Little short-term benefit
In a letter published Wednesday in the scientific journal The New England Journal of (NEJM) Medicine, experts suggest that “with such a protective first dose, benefits derived from a short supply of vaccine could be maximized by postponing second doses until all members of the priority group are offered at least one dose. “
In this sense, although they recognize that “there may be uncertainty about the duration of protection with a single dose”, they assure that “the administration of a second dose within 1 month after the first, as recommended, provides little short-term additional benefit“While high-risk people who miss the first dose are” completely unprotected. “
“Given the current shortage of vaccines, the postponement of the second dose is a national security issue which, if ignored, will surely result in thousands of hospitalizations and deaths related to COVID-19 this winter in America. Hospitalizations and deaths that would have been prevented with a first dose of vaccine ”, they sentence.
Pfizer delegates responsibility to health authorities
Pfizer has been quick to respond to this letter. In the same magazine, the US pharmaceutical company has stated that alternative dosing regimens for its vaccine have not yet been evaluated and that the decision to do so rests with the health authorities of each country or continent: “At Pfizer we believe that it is essential that health authorities monitor alternative dosing schedules implemented to ensure that vaccines provide the maximum protection possible ”.
Previously, the Food and Drug Administration (FDA) and the European Medicines Agency (EMA) were shown contrary to prioritizing the first injection and extend the time between both doses. The EMA recommended not to extend the administration of the second dose until 42 days because, although the product information does not specify the time that must pass, “the dosage recommendations make an explicit reference (…) where it is specified, respectively, that the evidence of efficacy is based on a study in which the administration of 2 doses were performed 19 to 42 days apart ”. A) Yes, any changes must be supported by clinical data, “Otherwise, it would be considered ‘off-label use’”.
For its part, the FDA also warned that changing the doses of vaccines can put public health “at risk” and undermine efforts to immunize the population: “It is premature to suggest changes in doses (two for Pfizer and Moderna with 21 and 28 days interval between each dose) or in the programs authorized by the FDA on these vaccines. and these suggestions are not solidly based on the available evidence ”.
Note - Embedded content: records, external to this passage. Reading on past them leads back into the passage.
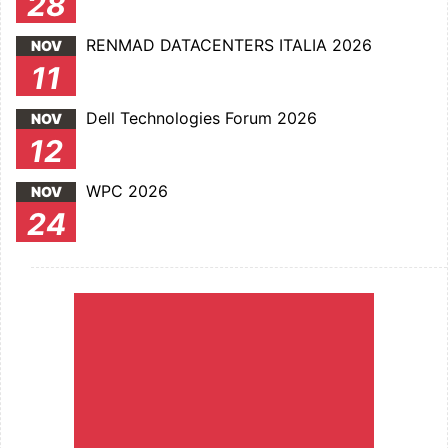
28
RENMAD DATACENTERS ITALIA 2026
NOV
11
Dell Technologies Forum 2026
NOV
12
WPC 2026
NOV
24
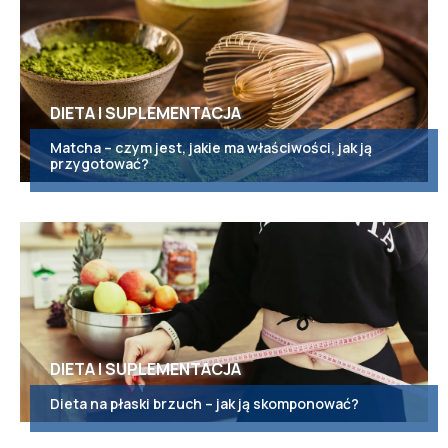
DIETA I SUPLEMENTACJA
Matcha – czym jest, jakie ma właściwości, jak ją
przygotować?
DIETA I SUPLEMENTACJA
Dieta na płaski brzuch – jak ją skomponować?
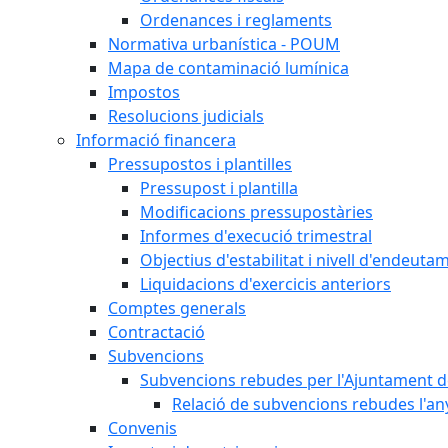
Ordenances i reglaments
Normativa urbanística - POUM
Mapa de contaminació lumínica
Impostos
Resolucions judicials
Informació financera
Pressupostos i plantilles
Pressupost i plantilla
Modificacions pressupostàries
Informes d'execució trimestral
Objectius d'estabilitat i nivell d'endeuta
Liquidacions d'exercicis anteriors
Comptes generals
Contractació
Subvencions
Subvencions rebudes per l'Ajuntament d
Relació de subvencions rebudes l'an
Convenis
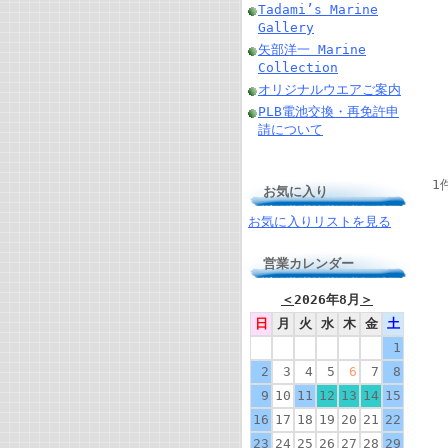
Tadami’s Marine
Gallery
矢部洋一 Marine
Collection
オリジナルウエアご案内
PLB電池交換・再免許申
請について
1
お気に入り
お気に入りリストを見る
営業カレンダー
＜
2026年8月
＞
日
月
火
水
木
金
土
1
2
3
4
5
6
7
8
9
10
11
12
13
14
15
16
17
18
19
20
21
22
23
24
25
26
27
28
29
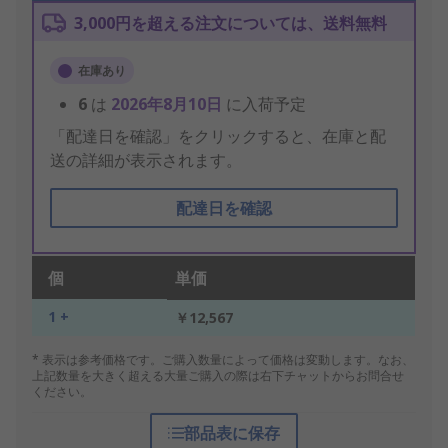
3,000円を超える注文については、送料無料
在庫あり
6
は
2026年8月10日
に入荷予定
「配達日を確認」をクリックすると、在庫と配
送の詳細が表示されます。
配達日を確認
個
単価
1 +
￥12,567
* 表示は参考価格です。ご購入数量によって価格は変動します。なお、
上記数量を大きく超える大量ご購入の際は右下チャットからお問合せ
ください。
部品表に保存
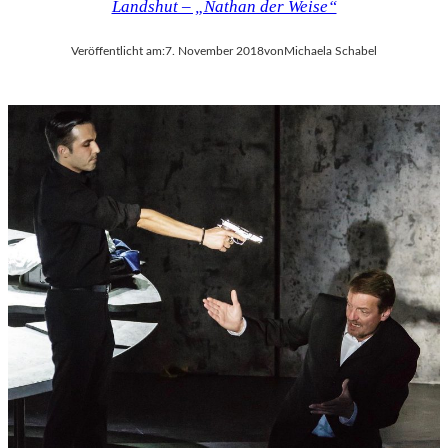
Landshut – „Nathan der Weise“
Veröffentlicht am:
7. November 2018
von
Michaela Schabel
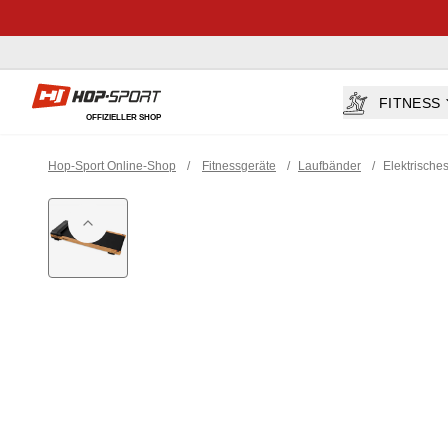
Hop-sport.at
FITNESS
OFFIZIELLER SHOP
Hop-Sport Online-Shop
/
Fitnessgeräte
/
Laufbänder
/
Elektrisch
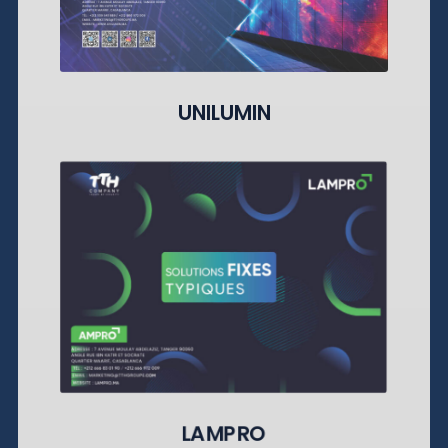
UNILUMIN
LAMPRO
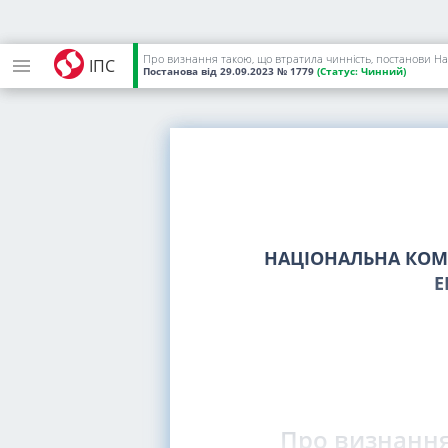
Про визнання такою, що втратила чинність, постанови Нац
ІПС
Постанова
від 29.09.2023
№ 1779
(Статус:
Чинний)
НАЦІОНАЛЬНА КОМІ
Е
Про визнання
The United Kingdom opted for this strategy
Despite the FDA and EMA stance, UK began to follow the strategy proposed by Danuta Skowronski and Gaston De Serres. Thus, since his vaccination campaign began, decided to extend the administration of the second dose to 12 weeks to reach a greater number of citizens with the first. In this way, until last Tuesday 15.57 million doses had already been administered, while that only 546,165 people had received the second injection.